D'habitude, dormir chez un hôte AirBnB a un prix. Mais, depuis un mois, des hôtes se proposent pour héberger gratuitement des réfugiés en France.
Depuis le 20 juin, la société américaine permet à des hôtes de mettre gratuitement à disposition des chambres pour héberger des demandeurs d'asile et des réfugiés en France, grâce à sa plateforme «Open Homes».
Et ce avec l'appui d'associations françaises d'aide aux réfugiés comme Singa, ELAN Samu Social, JRS France et Réfugiés Bienvenue.
La France, premier pays européen en termes d'inscrits
«Au début, j'étais un peu sceptique», se souvient Nadège Letellier, responsable au sein d'ELAN. «Être hôte AirBnB est normalement un moyen de se faire de l'argent mais je me suis dit : "on peut essayer"».
Open Homes compte à ce jour 600 annonces dans 260 communes, faisant de la France le premier pays européen en termes d'inscrits, se félicite le directeur d'AirBnB France, Emmanuel Marill.
Pour proposer une chambre, il faut remplir un formulaire semblable à celui de la location payante, en indiquant le type de logement (chambre, yourte, tipi...) ou de couchage (lit double, canapé-lit, hamac...). «Peu importe que ce soit une maison, une péniche ou quelque chose d'encore plus atypique, du moment que l'hôte est accueillant», estime M. Marill.
Les associations veulent toutefois visiter les logements avant de les sélectionner. «On considère une chambre à partir de 9 mètres carrés», précise Vincent Berne, responsable du pôle hébergement de Singa.
Ces visites leur permettent également de s'assurer des bonnes intentions des hébergeurs en refusant ceux qui chercheraient à faire travailler les réfugiés (baby-sitting, ménage...) en échange du logement.
Pour ces associations d'aide aux réfugiés qui peinent à se faire connaître, AirBnB et son savoir-faire en communication «ne sont pas la solution miracle, mais un sacré plus», estime Antoine Paumard, directeur de JRS France.
La responsable d'ELAN ne pense pas non plus «que le nombre de logements disponibles (en France pour les réfugiés) va décoller» mais se satisfait «d'en avoir quelques-uns supplémentaires» qui remplissent les conditions de son association.
Hébergement à la charge des hôtes
Car il y a une exigence à laquelle AirBnB ne répond pas encore parfaitement : les hébergements sont souvent proposés pour de courtes durées, ce qui ne permet pas l'intégration des réfugiés, selon les associations qui préconisent trois mois minimum d'hébergement.
C'est le temps qu'a passé Emilien Atanga chez Joël et Emmanuelle Elbaz, un couple de quinquagénaires parisiens qui s'est lancé dans l'aventure dès la phase test du projet.
«Nos enfants sont tous partis», explique Joël. «Ca nous faisait plaisir d'avoir Emilien qui nous envoyait des grands sourires dès le matin».
Emilien a été poussé à l'exil après avoir été surpris avec son petit ami au Cameroun, son pays natal, où l'homosexualité est passible de prison.
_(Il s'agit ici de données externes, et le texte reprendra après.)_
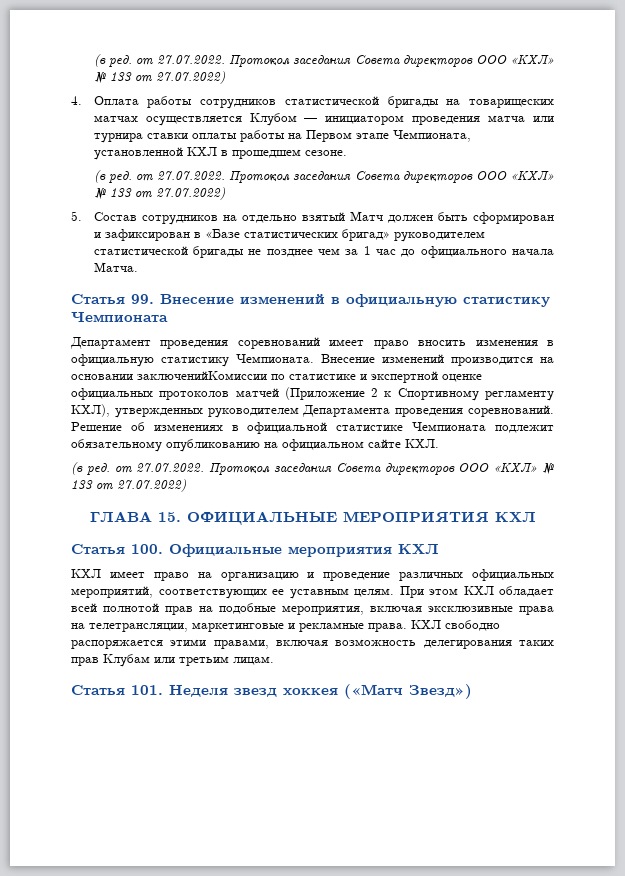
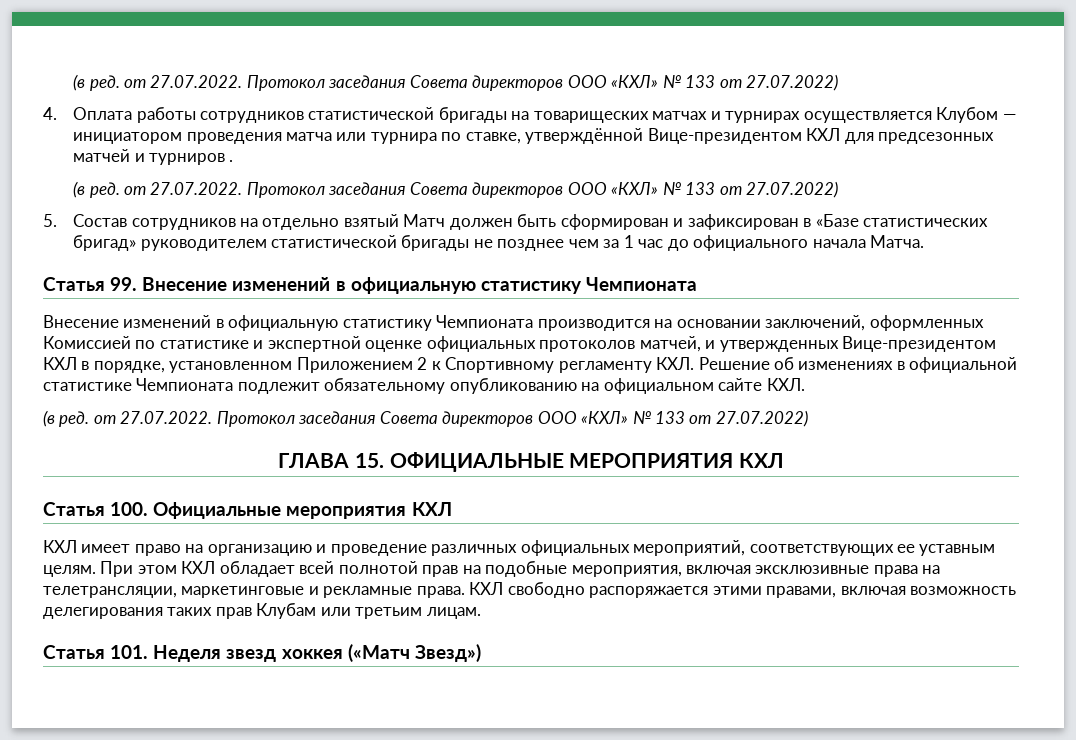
(138, 118) none -> [710,111,801,123] и турнирах
[146,130,471,142] [93,147,347,160] ставки оплаты работы на Первом этапе Чемпионата, установленной КХЛ в прошедшем сезоне. -> [441,128,995,144] [73,149,234,165] по ставке, утверждённой Вице-президентом КХЛ для предсезонных матчей и турниров .
[70,337,554,349] [71,354,554,367] [71,371,267,380] Департамент проведения соревнований имеет право вносить изменения в официальную статистику Чемпионата. Внесение изменений производится на основании заключенийКомиссии -> [43,315,984,331] [43,336,131,349] Внесение изменений в официальную статистику Чемпионата производится на основании заключений, оформленных Комиссией
[235,387,554,401] [71,404,554,418] матчей (Приложение 2 к Спортивному регламенту КХЛ), утвержденных руководителем Департамента проведения соревнований. -> [639,336,997,352] [43,357,695,373] матчей, и утвержденных Вице-президентом КХЛ в порядке, установленном Приложением 2 к Спортивному регламенту КХЛ.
Comme indiqué sur «Open Homes», ces mois d'hébergement sont à la charge des hôtes et AirBnB ne touche pas de commission.
Mais, «quand on est hébergé gratuitement, on se demande quelle est la contrepartie», estime Mme Letellier. Ainsi, les opinions des associations divergent sur les bienfaits de ce principe de gratuité.
ELAN défraie «jusqu'à 200 euros par mois les hôtes qui le souhaitent pour la nourriture et l'électricité», tandis que JRS France veut «responsabiliser» les hébergés en leur proposant de participer aux frais, même «à hauteur de cinq euros par mois».
L'association Réfugiés Bienvenue, qui a servi de lien entre Emilien et les Elbaz, fonctionne «avec un système entièrement gratuit pour les réfugiés». Joël et Emmanuelle, coach et consultante en entreprise, donnaient aussi de l'argent de poche à Emilien.
Aujourd'hui, Emilien vit dans un autre appartement. Mais le lien reste fort : Joël et Emilien viennent de passer une semaine ensemble à la campagne.
AirBnB a l'ambition «d'accueillir 100.000 personnes vulnérables d'ici 2022 dans le monde». Le groupe propose depuis 2012 à ses hôtes d'héberger gratuitement des personnes en besoin urgent (comme après l'ouragan Sandy à New York).
«Open Homes», lancé d'abord aux Etats-Unis début juin, prolonge cette démarche dans plusieurs pays.